İstanbul’da ‘87 senesinde büyük bir kar fırtınası olmuştu. İlk kez arabaları kapatacak boyda kar görmüştüm. Doğal olarak tüm yollar kapanmış, babalarımız işe gidememişlerdi. Mahallece toplanıp sokakta kardan adam yapmaya başladılar, sonra da ortaya mangal kurdular ve sucuk-ekmek yapıp gelene geçene ikram ede ede karın tadını çıkardılar.

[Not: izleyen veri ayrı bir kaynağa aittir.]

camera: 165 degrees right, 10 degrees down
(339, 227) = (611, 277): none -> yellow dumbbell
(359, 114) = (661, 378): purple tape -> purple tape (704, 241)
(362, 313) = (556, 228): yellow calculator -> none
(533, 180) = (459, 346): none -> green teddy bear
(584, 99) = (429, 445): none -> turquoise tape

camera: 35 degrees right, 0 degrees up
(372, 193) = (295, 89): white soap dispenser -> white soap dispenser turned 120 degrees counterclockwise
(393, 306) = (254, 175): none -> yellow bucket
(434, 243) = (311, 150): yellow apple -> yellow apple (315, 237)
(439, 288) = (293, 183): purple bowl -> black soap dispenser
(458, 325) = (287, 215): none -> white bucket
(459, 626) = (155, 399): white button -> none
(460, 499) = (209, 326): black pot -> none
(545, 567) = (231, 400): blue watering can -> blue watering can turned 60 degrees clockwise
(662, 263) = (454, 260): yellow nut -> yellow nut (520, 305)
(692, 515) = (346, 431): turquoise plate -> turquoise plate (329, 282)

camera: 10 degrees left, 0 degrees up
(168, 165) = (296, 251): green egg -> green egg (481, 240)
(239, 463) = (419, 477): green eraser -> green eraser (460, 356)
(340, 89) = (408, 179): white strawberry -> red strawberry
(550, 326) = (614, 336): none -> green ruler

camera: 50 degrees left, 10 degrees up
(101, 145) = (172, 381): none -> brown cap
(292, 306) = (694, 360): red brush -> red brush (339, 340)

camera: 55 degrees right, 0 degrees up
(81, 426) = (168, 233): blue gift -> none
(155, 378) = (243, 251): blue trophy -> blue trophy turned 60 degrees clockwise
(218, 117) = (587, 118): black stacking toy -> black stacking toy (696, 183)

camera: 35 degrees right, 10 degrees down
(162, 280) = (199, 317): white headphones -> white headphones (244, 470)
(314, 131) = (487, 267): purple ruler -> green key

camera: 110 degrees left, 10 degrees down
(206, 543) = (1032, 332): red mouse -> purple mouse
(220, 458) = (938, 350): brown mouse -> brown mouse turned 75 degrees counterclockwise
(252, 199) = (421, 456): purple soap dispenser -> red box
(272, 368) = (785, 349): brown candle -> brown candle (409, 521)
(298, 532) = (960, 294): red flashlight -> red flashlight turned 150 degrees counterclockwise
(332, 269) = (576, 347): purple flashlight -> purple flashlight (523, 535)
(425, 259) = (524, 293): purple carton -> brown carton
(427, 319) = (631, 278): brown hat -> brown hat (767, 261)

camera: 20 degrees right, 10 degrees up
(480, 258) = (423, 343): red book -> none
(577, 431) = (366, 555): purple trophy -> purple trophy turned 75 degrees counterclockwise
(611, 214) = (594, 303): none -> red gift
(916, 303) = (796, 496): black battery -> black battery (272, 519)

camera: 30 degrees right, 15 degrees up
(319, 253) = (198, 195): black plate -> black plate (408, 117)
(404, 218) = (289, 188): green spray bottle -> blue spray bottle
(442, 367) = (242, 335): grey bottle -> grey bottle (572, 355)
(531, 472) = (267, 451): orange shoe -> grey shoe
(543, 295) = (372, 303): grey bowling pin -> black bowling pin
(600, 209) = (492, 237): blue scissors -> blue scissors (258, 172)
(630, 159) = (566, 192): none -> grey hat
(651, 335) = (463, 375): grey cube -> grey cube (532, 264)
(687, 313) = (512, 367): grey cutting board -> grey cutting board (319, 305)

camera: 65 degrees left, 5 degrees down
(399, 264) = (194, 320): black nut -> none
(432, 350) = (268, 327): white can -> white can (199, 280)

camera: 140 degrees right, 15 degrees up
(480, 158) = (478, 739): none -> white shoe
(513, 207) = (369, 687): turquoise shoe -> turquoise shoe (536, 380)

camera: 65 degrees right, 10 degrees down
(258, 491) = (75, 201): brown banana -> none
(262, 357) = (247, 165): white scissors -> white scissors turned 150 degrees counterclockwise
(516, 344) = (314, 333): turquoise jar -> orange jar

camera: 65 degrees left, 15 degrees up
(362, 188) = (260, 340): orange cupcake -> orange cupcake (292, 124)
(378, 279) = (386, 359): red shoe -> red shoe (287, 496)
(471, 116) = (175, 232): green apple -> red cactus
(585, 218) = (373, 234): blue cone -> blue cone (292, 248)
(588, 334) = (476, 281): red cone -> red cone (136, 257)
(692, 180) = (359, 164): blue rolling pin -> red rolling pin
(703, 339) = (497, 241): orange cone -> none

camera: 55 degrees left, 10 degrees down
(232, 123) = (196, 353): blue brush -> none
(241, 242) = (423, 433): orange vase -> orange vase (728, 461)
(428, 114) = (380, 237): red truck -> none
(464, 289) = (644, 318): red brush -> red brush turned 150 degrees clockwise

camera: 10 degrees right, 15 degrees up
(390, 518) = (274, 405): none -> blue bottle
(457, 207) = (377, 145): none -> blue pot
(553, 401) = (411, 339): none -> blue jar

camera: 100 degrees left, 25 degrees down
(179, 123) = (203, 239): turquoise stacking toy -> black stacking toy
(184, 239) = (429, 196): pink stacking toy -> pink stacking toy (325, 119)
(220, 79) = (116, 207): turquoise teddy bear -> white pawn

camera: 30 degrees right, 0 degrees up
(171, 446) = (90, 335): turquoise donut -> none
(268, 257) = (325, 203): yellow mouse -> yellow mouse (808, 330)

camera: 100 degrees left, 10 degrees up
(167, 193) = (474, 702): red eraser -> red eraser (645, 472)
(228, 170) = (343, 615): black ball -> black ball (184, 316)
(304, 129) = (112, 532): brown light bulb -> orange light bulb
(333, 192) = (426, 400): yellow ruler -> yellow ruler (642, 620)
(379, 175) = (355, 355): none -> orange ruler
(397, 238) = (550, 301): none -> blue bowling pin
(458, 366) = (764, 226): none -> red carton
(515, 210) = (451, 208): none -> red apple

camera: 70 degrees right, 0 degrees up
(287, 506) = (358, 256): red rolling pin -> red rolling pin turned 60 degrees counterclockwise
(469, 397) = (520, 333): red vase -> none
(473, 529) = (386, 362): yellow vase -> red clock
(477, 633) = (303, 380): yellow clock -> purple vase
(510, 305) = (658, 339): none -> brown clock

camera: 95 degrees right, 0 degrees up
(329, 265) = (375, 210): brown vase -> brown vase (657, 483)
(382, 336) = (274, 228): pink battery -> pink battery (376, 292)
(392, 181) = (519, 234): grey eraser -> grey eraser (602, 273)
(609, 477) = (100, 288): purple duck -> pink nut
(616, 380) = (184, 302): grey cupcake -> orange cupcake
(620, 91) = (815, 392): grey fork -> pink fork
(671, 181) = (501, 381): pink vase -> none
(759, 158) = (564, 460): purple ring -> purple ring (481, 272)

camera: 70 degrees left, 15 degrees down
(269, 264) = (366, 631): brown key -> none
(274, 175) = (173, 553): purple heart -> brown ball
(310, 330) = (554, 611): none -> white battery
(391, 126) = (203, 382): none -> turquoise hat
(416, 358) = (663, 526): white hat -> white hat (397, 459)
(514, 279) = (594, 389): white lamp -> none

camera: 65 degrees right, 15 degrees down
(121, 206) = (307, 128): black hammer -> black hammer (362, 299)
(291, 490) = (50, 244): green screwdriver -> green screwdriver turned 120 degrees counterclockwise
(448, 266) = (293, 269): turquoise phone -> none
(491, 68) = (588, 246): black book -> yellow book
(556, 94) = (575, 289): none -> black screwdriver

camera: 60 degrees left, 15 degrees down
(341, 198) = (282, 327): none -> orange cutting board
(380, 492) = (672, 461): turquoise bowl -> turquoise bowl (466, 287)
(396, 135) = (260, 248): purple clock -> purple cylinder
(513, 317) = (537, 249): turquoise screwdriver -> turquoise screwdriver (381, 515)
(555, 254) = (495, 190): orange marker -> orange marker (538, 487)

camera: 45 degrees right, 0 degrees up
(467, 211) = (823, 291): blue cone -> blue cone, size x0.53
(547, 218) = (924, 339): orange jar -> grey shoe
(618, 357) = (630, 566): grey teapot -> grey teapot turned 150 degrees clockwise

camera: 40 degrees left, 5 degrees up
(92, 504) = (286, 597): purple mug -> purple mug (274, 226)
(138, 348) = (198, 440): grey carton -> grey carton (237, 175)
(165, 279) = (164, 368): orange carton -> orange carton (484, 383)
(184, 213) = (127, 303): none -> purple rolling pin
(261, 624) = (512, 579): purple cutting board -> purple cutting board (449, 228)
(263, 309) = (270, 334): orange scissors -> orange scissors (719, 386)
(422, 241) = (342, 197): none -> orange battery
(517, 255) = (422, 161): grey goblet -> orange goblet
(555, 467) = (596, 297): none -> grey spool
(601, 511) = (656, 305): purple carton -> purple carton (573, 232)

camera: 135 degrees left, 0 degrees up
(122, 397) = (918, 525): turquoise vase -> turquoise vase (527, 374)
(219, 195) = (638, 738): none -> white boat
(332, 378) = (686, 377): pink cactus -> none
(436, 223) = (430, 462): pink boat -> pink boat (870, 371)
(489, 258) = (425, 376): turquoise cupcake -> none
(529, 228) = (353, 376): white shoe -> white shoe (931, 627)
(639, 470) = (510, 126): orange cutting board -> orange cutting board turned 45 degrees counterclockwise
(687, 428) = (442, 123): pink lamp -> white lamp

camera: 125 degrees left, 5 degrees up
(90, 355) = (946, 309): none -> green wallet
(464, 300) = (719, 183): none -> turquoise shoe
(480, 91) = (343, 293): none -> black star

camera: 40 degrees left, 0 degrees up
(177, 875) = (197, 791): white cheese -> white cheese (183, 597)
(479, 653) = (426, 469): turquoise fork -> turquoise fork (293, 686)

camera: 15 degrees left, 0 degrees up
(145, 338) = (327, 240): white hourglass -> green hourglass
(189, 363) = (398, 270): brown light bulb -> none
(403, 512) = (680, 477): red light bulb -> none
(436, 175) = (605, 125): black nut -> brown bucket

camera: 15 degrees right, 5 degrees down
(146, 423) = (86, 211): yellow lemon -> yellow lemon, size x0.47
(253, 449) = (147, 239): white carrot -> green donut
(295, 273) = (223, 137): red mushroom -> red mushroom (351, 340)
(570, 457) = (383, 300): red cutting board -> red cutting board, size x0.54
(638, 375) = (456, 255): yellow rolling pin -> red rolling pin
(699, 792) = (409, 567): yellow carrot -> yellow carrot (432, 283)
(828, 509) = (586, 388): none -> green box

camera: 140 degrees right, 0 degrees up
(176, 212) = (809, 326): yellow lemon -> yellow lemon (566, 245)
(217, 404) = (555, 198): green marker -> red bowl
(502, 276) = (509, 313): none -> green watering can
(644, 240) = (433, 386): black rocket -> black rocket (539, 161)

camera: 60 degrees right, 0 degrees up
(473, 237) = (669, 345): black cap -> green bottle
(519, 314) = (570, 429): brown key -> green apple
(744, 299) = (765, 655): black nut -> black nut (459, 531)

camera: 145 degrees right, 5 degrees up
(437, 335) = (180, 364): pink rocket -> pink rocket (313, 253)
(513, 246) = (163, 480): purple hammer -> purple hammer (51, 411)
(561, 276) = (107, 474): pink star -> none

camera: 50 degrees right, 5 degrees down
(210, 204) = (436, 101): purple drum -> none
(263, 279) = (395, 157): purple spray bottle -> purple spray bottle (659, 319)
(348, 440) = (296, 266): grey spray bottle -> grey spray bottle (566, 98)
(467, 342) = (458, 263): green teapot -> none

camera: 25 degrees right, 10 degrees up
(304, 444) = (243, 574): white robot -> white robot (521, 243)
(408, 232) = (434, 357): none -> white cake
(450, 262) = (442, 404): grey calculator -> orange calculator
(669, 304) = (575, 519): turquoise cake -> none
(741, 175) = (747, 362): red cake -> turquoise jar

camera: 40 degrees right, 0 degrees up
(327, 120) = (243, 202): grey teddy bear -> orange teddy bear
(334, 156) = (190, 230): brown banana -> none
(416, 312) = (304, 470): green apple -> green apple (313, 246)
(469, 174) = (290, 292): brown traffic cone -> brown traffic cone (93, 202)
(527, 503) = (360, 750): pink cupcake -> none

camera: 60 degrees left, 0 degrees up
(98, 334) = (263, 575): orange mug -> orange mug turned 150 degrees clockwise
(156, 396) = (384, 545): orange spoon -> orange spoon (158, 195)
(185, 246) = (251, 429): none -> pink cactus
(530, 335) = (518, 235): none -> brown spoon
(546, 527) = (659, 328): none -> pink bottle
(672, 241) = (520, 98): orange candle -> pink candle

Liseye yeni başladığım dönemde taşınmak zorunda kaldık. İki mahalle aşağı Bilezikçi Sokak’a geçtik. Daha düzayak bir sokak olduğu için artık mahalle maçları da yapabiliyorduk. Mahalleler arası turnuvalar, sayısız cam kırığı, yamulan kaputlar, gol oldu olmadı, taşın üstünden geçti geçmedi kavgaları, saklambaç, kuka, inşaatın ikinci katından kuma atlamalar ve akşam mahalle arkadaşlarımız ile sohbetler. Hiçbiri unutulmaz.
Kurtuluş Caddesi’nde meşhur Pelit Turşucusu vardır. Bir gün tam karşısına başka bir turşucu açıldı. Okul çıkışı eve dönerken okuldan arkadaşlar ile rutin turşu suyu içme aktivitemizi bu yeni yerde denemeye karar verdik. Tezgâhta duran birader gençten biri olunca makara büyüdü ve her okul çıkışı ona gitmeye başladık. Her şey yolundaydı ama bir tek noktada sıkıntımız vardı. Dükkânda dört sandalye vardı ve biz beş kişiydik. Ya otobüsten iner inmez en hızlı koşan yeri kapacaktı ya da çeşitli planlar yaparak birimizi elememiz gerekiyordu. Bu sebeple “Harbiye’de inip Kurtuluş’a yürüyeceğiz” yalanı atarak arkadaşlarımızın bir kısmını otobüsten indirip otobüsle devam etmişliğimiz vardır.

Yukarıda da belirttiğim gibi, semtin yapısal dokusundan ziyade insanları ile yaşadığım dokunuşları hatırlıyorum. Mekânları hatırlanır ve özel kılan da aslında temaslarımız.